Goldman, meanwhile, is one of the preeminent goaltending experts on the Web. His site, www.thegoalieguild.com serves as a haven for those who share a passion for goaltending with a mission to enhance and advance knowledge of the goaltending position through a wide variety of interactive and in-depth scouting services.
For this exercise, we used a draft mechanism that allowed each expert to pick four of his favorite goalies and start the discussion. Baker picked the four goalies he wanted to trumpet in the West, leaving the rebuttal to Goldman. In the East, Goldman made the picks, leaving rebuttal duties to Baker.
Here are the intriguing results, which promise to be a treasure trove of insider info on the men that more than anyone will determine who advances to Round 2 of the Stanley Cup Playoffs.
|No. 3 Detroit vs. No. 6 Phoenix|
Ken Baker chooses Ilya Bryzgalov, Phoenix Coyotes: For Detroit, payback could be a Bryz.
In last year's opening playoff round, the Wings sent the upstart Coyotes to an early desert summer vacation in a 6-1 blowout in the seventh game, despite the series-long acrobatics of Ilya Bryzgalov.
Known for his fiery competitiveness -- so much so, he hates getting scored on in practice nearly as much as in games -- I'd imagine the leggy goalie is getting the very rematch his Siberia-sized ego wants.
As if the revenge-inspired intangibles aren't compelling enough, Bryzgalov, 30, also brings with him a career season, not to mention solid positional fundamentals that he has near-perfected during his eight NHL seasons.
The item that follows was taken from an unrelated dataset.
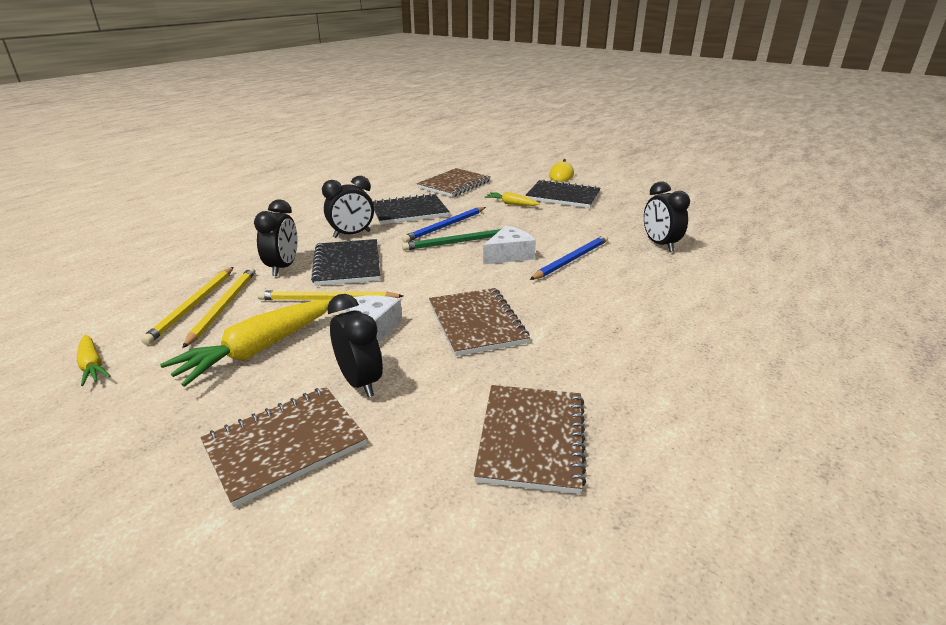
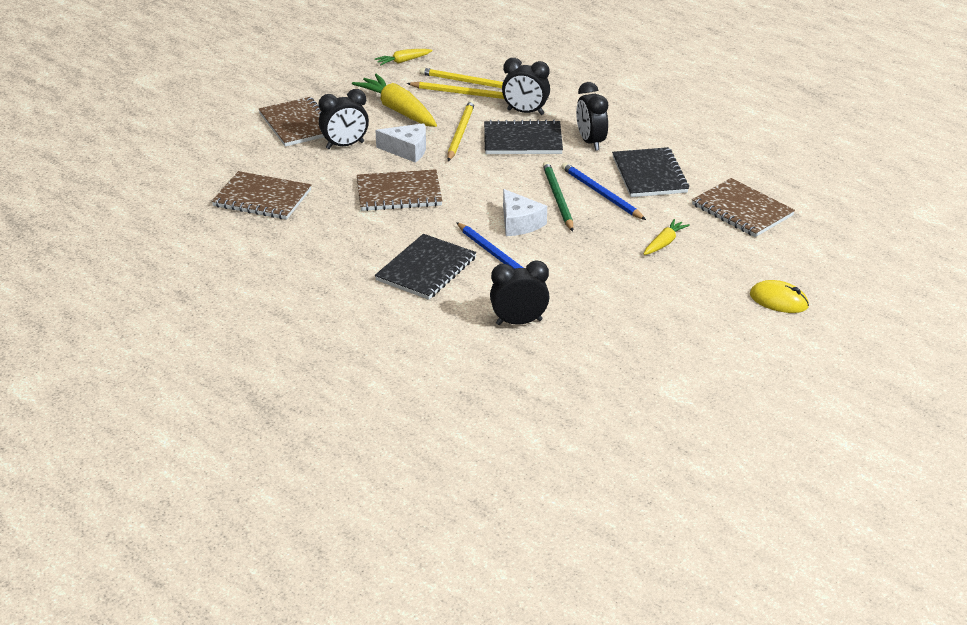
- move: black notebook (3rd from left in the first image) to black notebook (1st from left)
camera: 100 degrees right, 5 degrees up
At 6-foot-3 with a disciplined, squared-off stance (normally just inside the crease) that rarely lets pucks get through him, Bryzgalov doesn't have to come out further and "block" as much as many goalies because his reflexes are so impressive he can sit deep, track and react like the best of the old-schoolers -- Grant Fuhr anyone? It's so hard to score on the bulky Russian down low -- he's expertly able to seal the ice with his pads and stick -- that opponents' scouting reports must read something along the lines of: "Shoot low? Nyet!"
Moreover, Bryzgalov carries much momentum into the playoffs, leading the Coyotes to a 7-2-1 record in last ten games and 16-6-3 since February.
And while Bryz has logged the fifth-highest number of minutes of any goalie, and started 37 of the team's last 39 games, he's shown about as much fatigue as Charlie Sheen on an (alleged) bender (that is, not one bit). In fact, Bryzgalov has been a wall down the stretch, and there's no reason to think he will crack for the recently fluttering Wings and their embattled young starter Jimmy Howard.
Goldman counters: For a while there, I was at a loss for words.
I mean, how could I possibly argue against Ilya Bryzgalov? Compared to Jimmy Howard, his skills are in a different universe, while Howard is still stuck on the planet of what many would call the "slightly above average" goaltender.
Luckily for Howard, winning in a Red Wings uniform is less about skill and more about timing. He doesn't have to stop a ton of high-quality scoring chances like Bryzgalov will be asked to do in every game. He just has to make a couple of big saves when it really matters.
Because Howard isn't nearly as skilled as Bryzgalov, I'll rely on one juicy stat to shove my argument along. In three games against the Coyotes this year, Jimmy went 2-0-1 with a .925 save percentage, stopping 86 of 93 total shots. So with the regular-season series on his side, Howard will enter Game 1 with a solid comfort and confidence level.
One thing I do admire about Howard's style is his aggressiveness. He loves to challenge shooters by launching off his posts and soaring beyond the blue paint to take away time and space. This aspect of his game frustrates his opponents, mainly because they know he's not the most skilled goalie in the NHL, but still very well positioned in the net and capable of sheer robbery.
Another reason Howard is so effective in a Red Wings uniform is the communication with his defensemen. Because he is so aggressive, his defensemen understand how and when to eliminate passes on 2-on-1s and exactly when to seal off potential back-door passes. They also trust Howard to come out and challenge the shooter on a consistent basis, and he trusts them to stay true to their assignments.
What Howard lacks in skill, he compensates with confidence. He has a tinge of that cocky swagger you want to see in a Red Wings goalie and he knows how to handle the pressure of typical Detroit expectations.
No, Howard is not the type of goalie that will beat the Coyotes with skill. But he's a confident kid with the ability to make the big save at the right time.